Overfitting in Machine Learning, How to overcome from this situation?

[Overfitting] refers to a model that models the training data too well.

Overfitting happens when a model learns the detail and noise in the training data to the extent that it negatively impacts the performance of the model on new data. This means that the noise or random fluctuations in the training data is picked up and learned as concepts by the model. The problem is that these concepts do not apply to new data and negatively impact the models ability to generalize.
Overfitting is the situation of - Low bias and High Variance.

Overfitting is more likely with nonparametric and nonlinear models that have more flexibility when learning a target function. As such, many nonparametric machine learning algorithms also include parameters or techniques to limit and constrain how much detail the model learns.

Overfitting is such a problem because the evaluation of machine learning algorithms on training data is different from the evaluation we actually care the most about, namely how well the algorithm performs on unseen data.

There are two important techniques that you can use when evaluating machine learning algorithms to limit overfitting:

1. Use a resampling technique to estimate model accuracy.
2. Hold back a validation dataset.

The most popular resampling technique is k-fold cross validation. It allows you to train and test your model k-times on different subsets of training data and build up an estimate of the performance of a machine learning model on unseen data.

A validation dataset is simply a subset of your training data that you hold back from your machine learning algorithms until the very end of your project. After you have selected and tuned your machine learning algorithms on your training dataset you can evaluate the learned models on the validation dataset to get a final objective idea of how the models might perform on unseen data.
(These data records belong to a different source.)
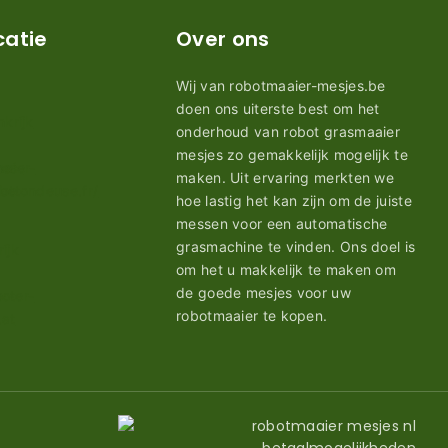
catie
Over ons
Wij van robotmaaier-mesjes.be
doen ons uiterste best om het
onderhoud van robot grasmaaier
mesjes zo gemakkelijk mogelijk te
maken. Uit ervaring merkten we
hoe lastig het kan zijn om de juiste
messen voor een automatische
grasmachine te vinden. Ons doel is
om het u makkelijk te maken om
de goede mesjes voor uw
robotmaaier te kopen.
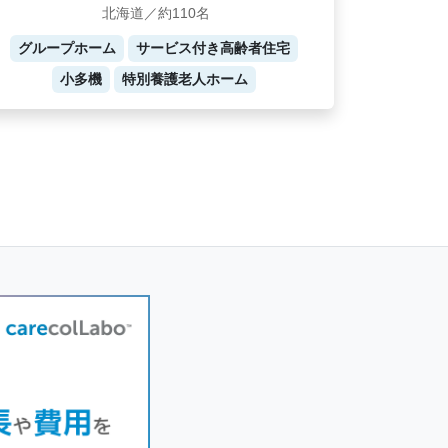
北海道／約110名
グループホーム
サービス付き高齢者住宅
小多機
特別養護老人ホーム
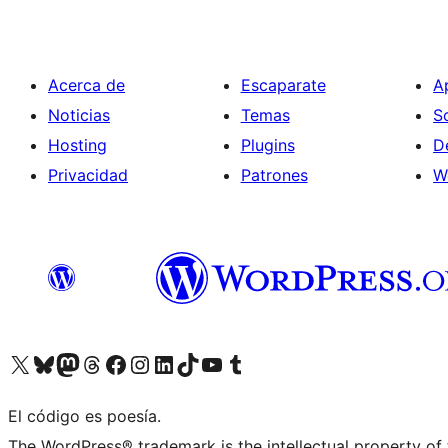
Acerca de
Escaparate
A
Noticias
Temas
S
Hosting
Plugins
D
Privacidad
Patrones
W
Visita nuestra cuenta de X (anteriormente Twitter)
Visita nuestra cuenta de Bluesky
Visita nuestra cuenta de Mastodon
Visita nuestra cuenta de Threads
Visita nuestra página de Facebook
Visita nuestra cuenta de Instagram
Visita nuestra cuenta de LinkedIn
Visita nuestra cuenta de TikTok
Visita nuestro canal de YouTube
Visita nuestra cuenta de Tumblr
El código es poesía.
The WordPress® trademark is the intellectual property of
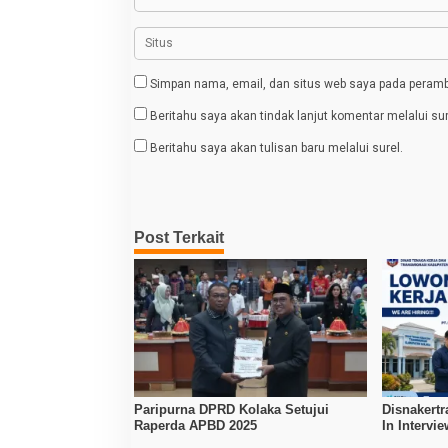
o
s
Simpan nama, email, dan situs web saya pada peramba
Beritahu saya akan tindak lanjut komentar melalui sur
Beritahu saya akan tulisan baru melalui surel.
Post Terkait
Paripurna DPRD Kolaka Setujui
Disnakertr
Raperda APBD 2025
In Intervi
Kerja Dibu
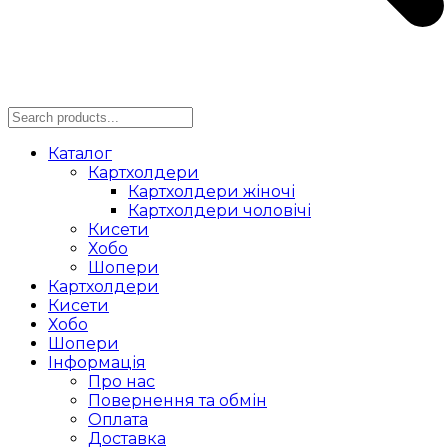
Каталог
Картхолдери
Картхолдери жіночі
Картхолдери чоловічі
Кисети
Хобо
Шопери
Картхолдери
Кисети
Хобо
Шопери
Інформація
Про нас
Повернення та обмін
Оплата
Доставка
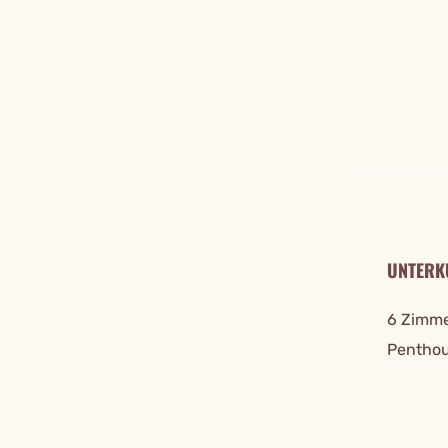
REISE DE
UNTERK
6 Zimme
Penthou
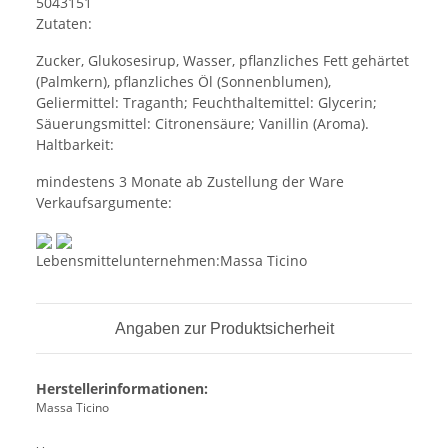
5043151
Zutaten:
Zucker, Glukosesirup, Wasser, pflanzliches Fett gehärtet
(Palmkern), pflanzliches Öl (Sonnenblumen),
Geliermittel: Traganth; Feuchthaltemittel: Glycerin;
Säuerungsmittel: Citronensäure; Vanillin (Aroma).
Haltbarkeit:
mindestens 3 Monate ab Zustellung der Ware
Verkaufsargumente:
Lebensmittelunternehmen:Massa Ticino
Angaben zur Produktsicherheit
Herstellerinformationen:
Massa Ticino
, ,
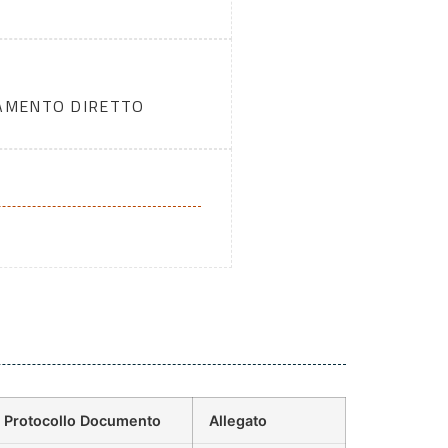
DAMENTO DIRETTO
Protocollo Documento
Allegato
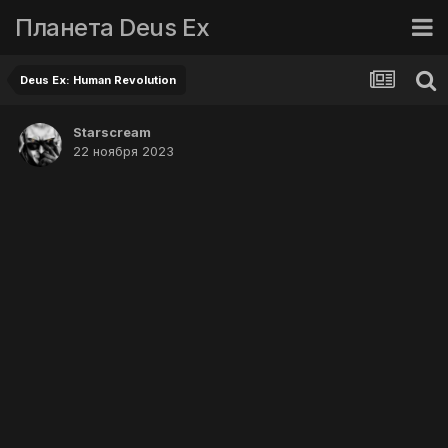
Планета Deus Ex
Deus Ex: Human Revolution
Starscream
22 ноября 2023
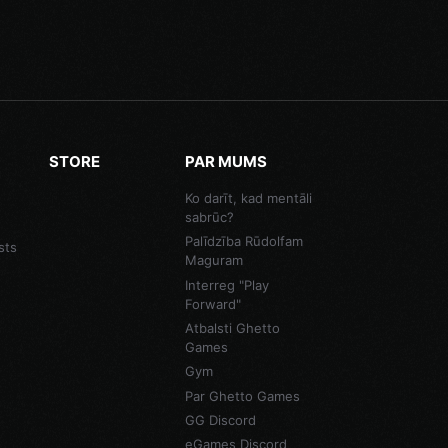
STORE
PAR MUMS
Ko darīt, kad mentāli
sabrūc?
Palīdzība Rūdolfam
sts
Maguram
Interreg "Play
Forward"
Atbalsti Ghetto
Games
Gym
Par Ghetto Games
GG Discord
eGames Discord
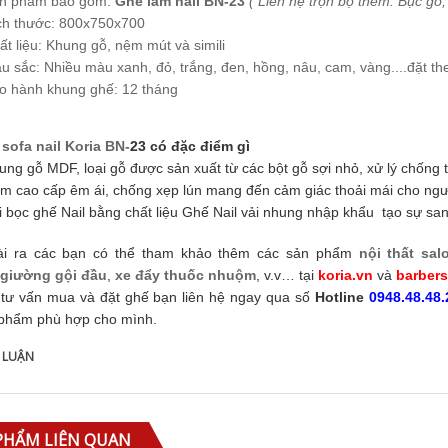
ản phẩm bao gồm:
Ghế làm nail BN-23
( Liên hệ trọn bộ thêm: Bục gỗ
400.000
ch thước: 800x750x700
ất liệu: Khung gỗ, nệm mút và simili
u sắc: Nhiều màu xanh, đỏ, trắng, đen, hồng, nâu, cam, vàng....đặt th
o hành khung ghế: 12 tháng
sofa nail Koria BN-
23 có đặc điểm gì
ung gỗ MDF, loại gỗ được sản xuất từ các bột gỗ sợi nhỏ, xử lý chống
m cao cấp êm ái, chống xẹp lún mang đến cảm giác thoải mái cho ngư
i bọc ghế Nail bằng chất liệu Ghế Nail vải nhung nhập khẩu tạo sự san
ài ra các bạn có thể tham khảo thêm các sản phẩm
nội thất sal
giường gội đầu
,
xe đẩy thuốc nhuộm
, v.v… tại
koria.vn
và
barber
tư vấn mua và đặt ghế bạn liên hệ ngay qua số
Hotline
0948.48.48.
phẩm phù hợp cho mình.
 LUẬN
PHẨM LIÊN QUAN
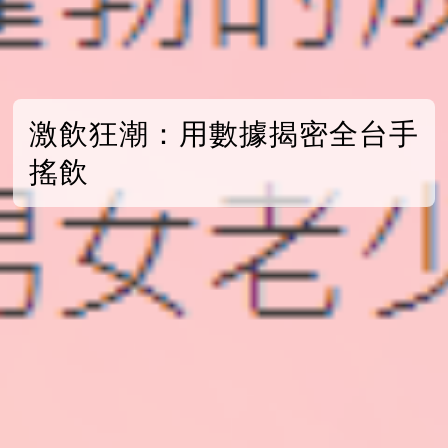
激飲狂潮：用數據揭密全台手
搖飲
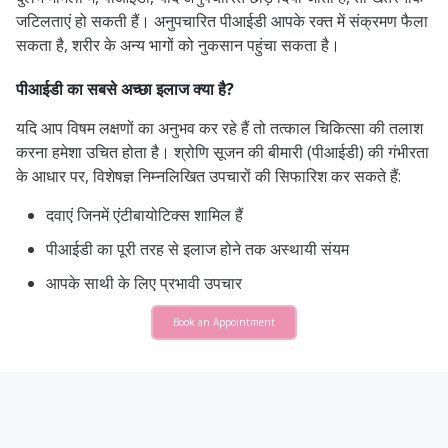
जटिलताएं हो सकती हैं। अनुपचारित पीआईडी ​​​​आपके रक्त में संक्रमण फैला
सकता है, शरीर के अन्य भागों को नुकसान पहुंचा सकता है।
पीआईडी ​​का सबसे अच्छा इलाज क्या है?
यदि आप विषम लक्षणों का अनुभव कर रहे हैं तो तत्काल चिकित्सा की तलाश
करना हमेशा उचित होता है। श्रोणि सूजन की बीमारी (पीआईडी) की गंभीरता
के आधार पर, विशेषज्ञ निम्नलिखित उपचारों की सिफारिश कर सकते हैं:
दवाएं जिनमें एंटीबायोटिक्स शामिल हैं
पीआईडी ​​​​का पूरी तरह से इलाज होने तक अस्थायी संयम
आपके साथी के लिए प्रभावी उपचार
Book an Appointment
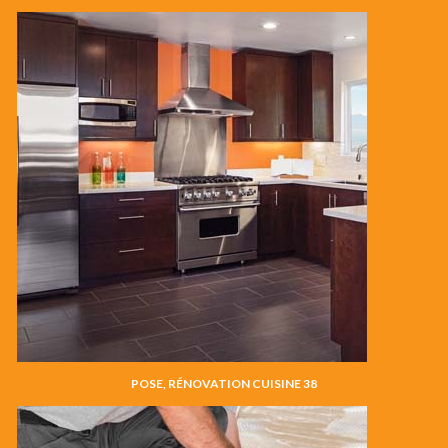
POSE, RÉNOVATION CUISINE 38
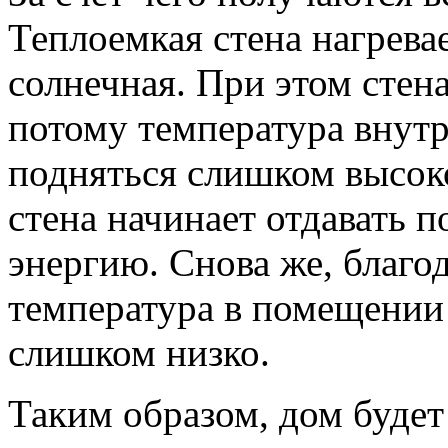
Теплоемкая стена нагревае
солнечная. При этом стен
потому температура внут
подняться слишком высоко
стена начинает отдавать 
энергию. Снова же, благо
температура в помещении
слишком низко.
Таким образом, дом буде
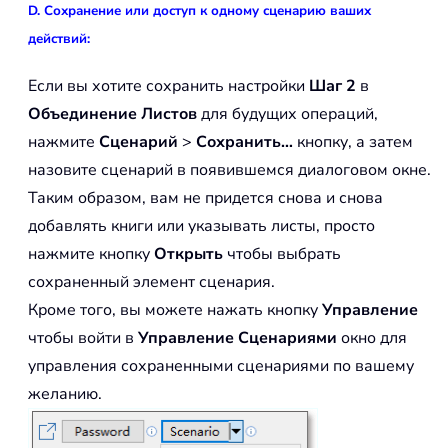
D. Сохранение или доступ к одному сценарию ваших
действий:
Если вы хотите сохранить настройки
Шаг 2
в
Объединение Листов
для будущих операций,
нажмите
Сценарий
>
Сохранить…
кнопку, а затем
назовите сценарий в появившемся диалоговом окне.
Таким образом, вам не придется снова и снова
добавлять книги или указывать листы, просто
нажмите кнопку
Открыть
чтобы выбрать
сохраненный элемент сценария.
Кроме того, вы можете нажать кнопку
Управление
чтобы войти в
Управление Сценариями
окно для
управления сохраненными сценариями по вашему
желанию.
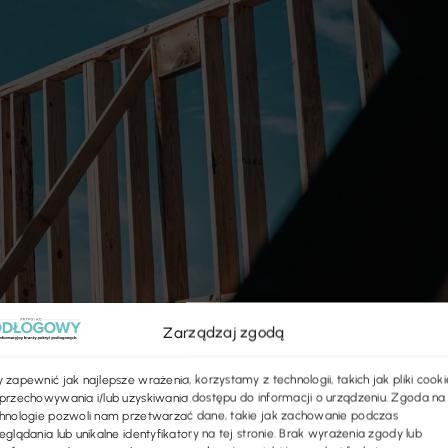
Zarządzaj zgodą
 zapewnić jak najlepsze wrażenia, korzystamy z technologii, takich jak pliki cooki
przechowywania i/lub uzyskiwania dostępu do informacji o urządzeniu. Zgoda na
hnologie pozwoli nam przetwarzać dane, takie jak zachowanie podczas
eglądania lub unikalne identyfikatory na tej stronie. Brak wyrażenia zgody lub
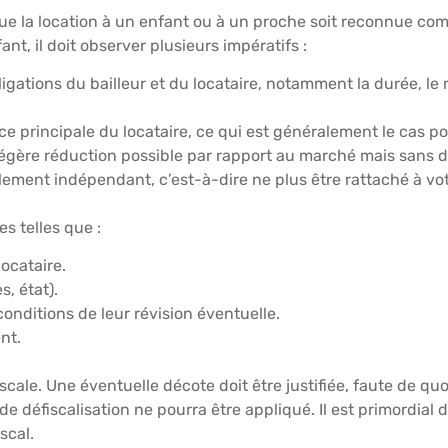
que la location à un enfant ou à un proche soit reconnue com
nt, il doit observer plusieurs impératifs :
bligations du bailleur et du locataire, notamment la durée, le
e principale du locataire, ce qui est généralement le cas po
 légère réduction possible par rapport au marché mais sans 
calement indépendant, c’est-à-dire ne plus être rattaché à vo
es telles que :
ocataire.
, état).
onditions de leur révision éventuelle.
nt.
cale. Une éventuelle décote doit être justifiée, faute de qu
tif de défiscalisation ne pourra être appliqué. Il est primordia
scal.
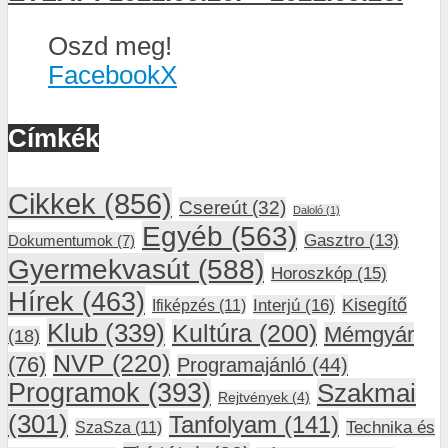
Oszd meg!
Facebook
X
Címkék
Cikkek
(856)
Csereút
(32)
Daloló
(1)
Egyéb
(563)
Gasztro
(13)
Dokumentumok
(7)
Gyermekvasút
(588)
Horoszkóp
(15)
Hírek
(463)
Interjú
(16)
Kisegítő
Ifiképzés
(11)
Klub
(339)
Kultúra
(200)
Mémgyár
(18)
NVP
(220)
(76)
Programajánló
(44)
Programok
(393)
Szakmai
Rejtvények
(4)
(301)
Tanfolyam
(141)
SzaSza
(11)
Technika és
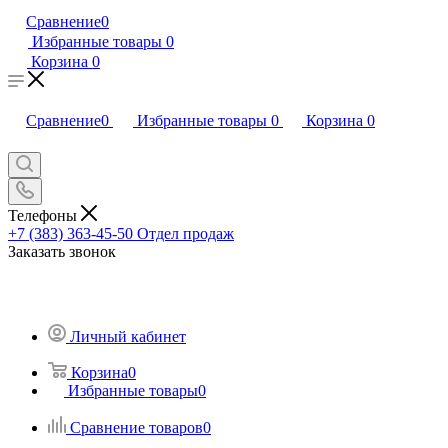
Сравнение
0
Избранные товары
0
Корзина
0
Сравнение
0
Избранные товары
0
Корзина
0
Телефоны
+7 (383) 363-45-50
Отдел продаж
Заказать звонок
Личный кабинет
Корзина
0
Избранные товары
0
Сравнение товаров
0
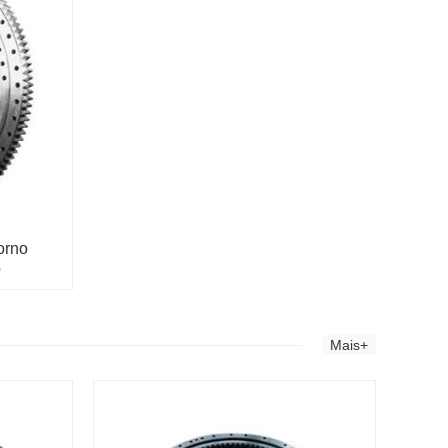
orno
o
Mais+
Using cross validation is a gold standard in applied machine learning for estimating model accuracy on unseen data. If you have the data, using a validation dataset is also an excellent practice.

Overfitting is a modeling error which occurs when a function is too closely fit a limited set of data points. Overfitting the model generally takes the form of making an overly complex model to explain idiosyncrasies in the data under study.

The polynomial which represents the equations of this model is very complex because it tries to capture every data point perfectly.

You don’t correct overfitting, but you prevent it. Below are some of the things to do in order to prevent overfitting:

  1. Use regularization methods (l1, l2, dropout, etc.)
  2. Keep complexity of your model at a reasonable level.
  3. Use more data. If applicable, use augmentation.
  4. If the training algorithm is iterative (such as gradient descent), monitor the performance in a validation set and use early stopping when this performance starts to drop (or becomes stable).